*ASSIGNED TASK:* In the article on Section 8 source-of-income discrimination, list each landlord attitude toward the program that the paragraph beginning "Many landlords don't fully understand the program" describes.

Let’s Get With the (HCV) Program New York

 

By DeAnna Eason, Senior Counselor
   

Ed. Note: Section 8 voucher holders are not only threatened by the possibility of future funding cuts, (see “A Choice to be Made”, this issue) they also must deal with the present reality of source of income discrimination. Bias against people who receive rental assistance limits the very housing choices that the Housing Choice Voucher Program is designed to expand. Deanna Eason, who works in both the Mobility and the Fair Housing units of HOME, explains why protection against this form of discrimination should be mandated at the state level.

 I met Lynn at a recent Greater Buffalo Community Housing Center Small Group Session.  After waiting several years for Section 8 (a federal rental subsidy), she was very excited to finally be in the program and was grateful for HOME’s assistance in helping her find adequate housing.  During these sessions, I explain to program participants the services that the GBCHC provides and offer referrals for security deposits, and moving assistance.  I also explain that not all landlords accept Section 8. 

Many landlords don’t fully understand the program.  Some erroneously believe that if you require rental assistance you will not keep the apartment up, and then there are the landlords who want to do as little work in the apartment as possible and do not want their property inspected annually.  Even though I spend at least 15 minutes on these topics, there is always one client who believes that I am slightly exaggerating and that every landlord who has an apartment for rent will rent it to her.  This was Lynn.

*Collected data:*
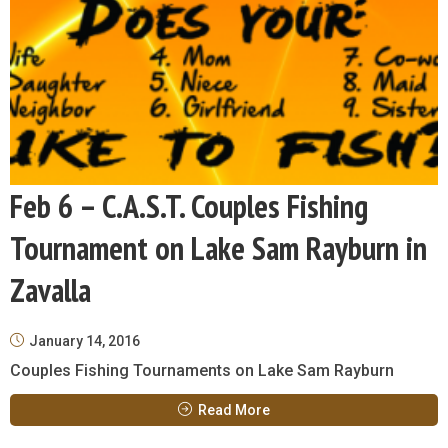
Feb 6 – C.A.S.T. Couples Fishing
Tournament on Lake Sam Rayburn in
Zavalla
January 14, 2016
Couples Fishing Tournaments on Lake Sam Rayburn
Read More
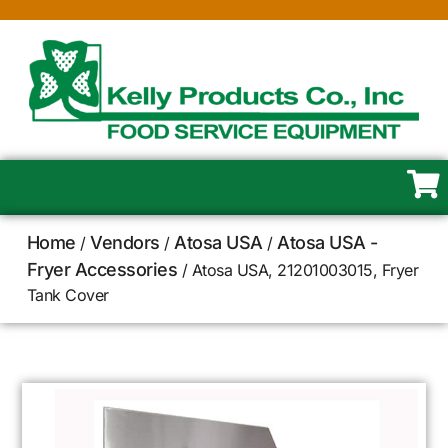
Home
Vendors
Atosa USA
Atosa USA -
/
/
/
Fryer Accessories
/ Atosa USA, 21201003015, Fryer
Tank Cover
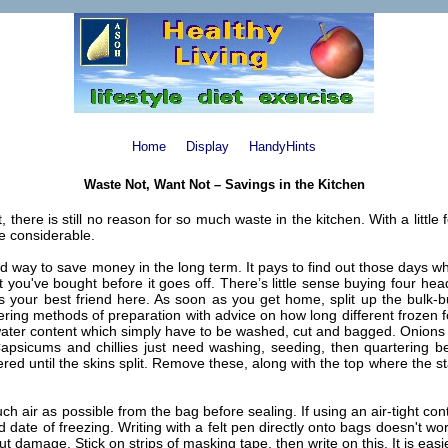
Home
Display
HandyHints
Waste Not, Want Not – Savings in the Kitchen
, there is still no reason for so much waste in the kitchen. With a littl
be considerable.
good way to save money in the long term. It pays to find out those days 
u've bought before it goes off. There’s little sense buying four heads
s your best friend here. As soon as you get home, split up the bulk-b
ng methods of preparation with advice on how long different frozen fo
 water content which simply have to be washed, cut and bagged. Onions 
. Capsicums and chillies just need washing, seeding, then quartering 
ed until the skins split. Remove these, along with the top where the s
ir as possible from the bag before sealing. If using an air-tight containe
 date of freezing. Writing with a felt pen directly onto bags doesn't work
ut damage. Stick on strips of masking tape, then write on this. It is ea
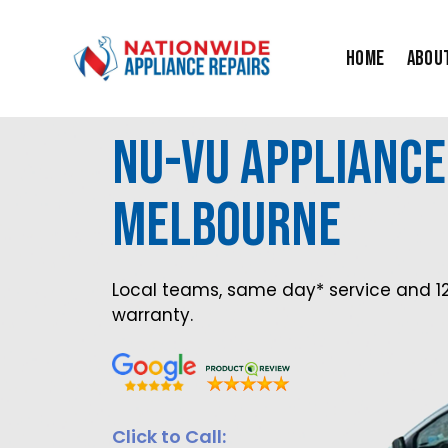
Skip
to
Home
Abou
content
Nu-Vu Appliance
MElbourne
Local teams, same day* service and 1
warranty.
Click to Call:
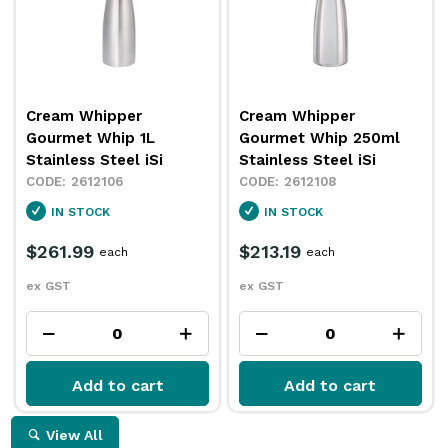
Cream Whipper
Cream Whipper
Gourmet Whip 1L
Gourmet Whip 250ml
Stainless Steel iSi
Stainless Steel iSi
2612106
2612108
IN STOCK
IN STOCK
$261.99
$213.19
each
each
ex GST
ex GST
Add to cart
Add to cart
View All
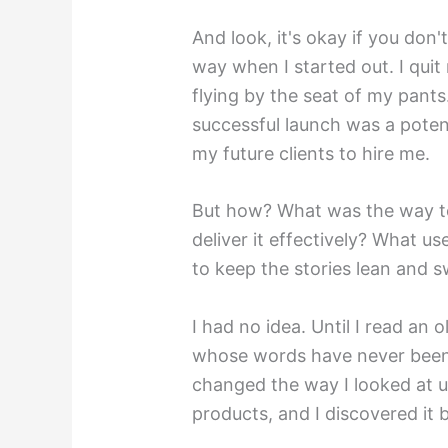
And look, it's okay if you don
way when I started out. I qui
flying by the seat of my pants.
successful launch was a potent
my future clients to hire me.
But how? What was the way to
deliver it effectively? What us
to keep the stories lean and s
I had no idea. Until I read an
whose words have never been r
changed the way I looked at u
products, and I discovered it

*ANSWER SECTION:*
- Many landlords don't fully understand the program.
- Some wrongly believe that a tenant who needs rental assistance will not keep the apartment up.
- Some want to do as little work in the apartment as possible.
- Some do not want their property inspected annually.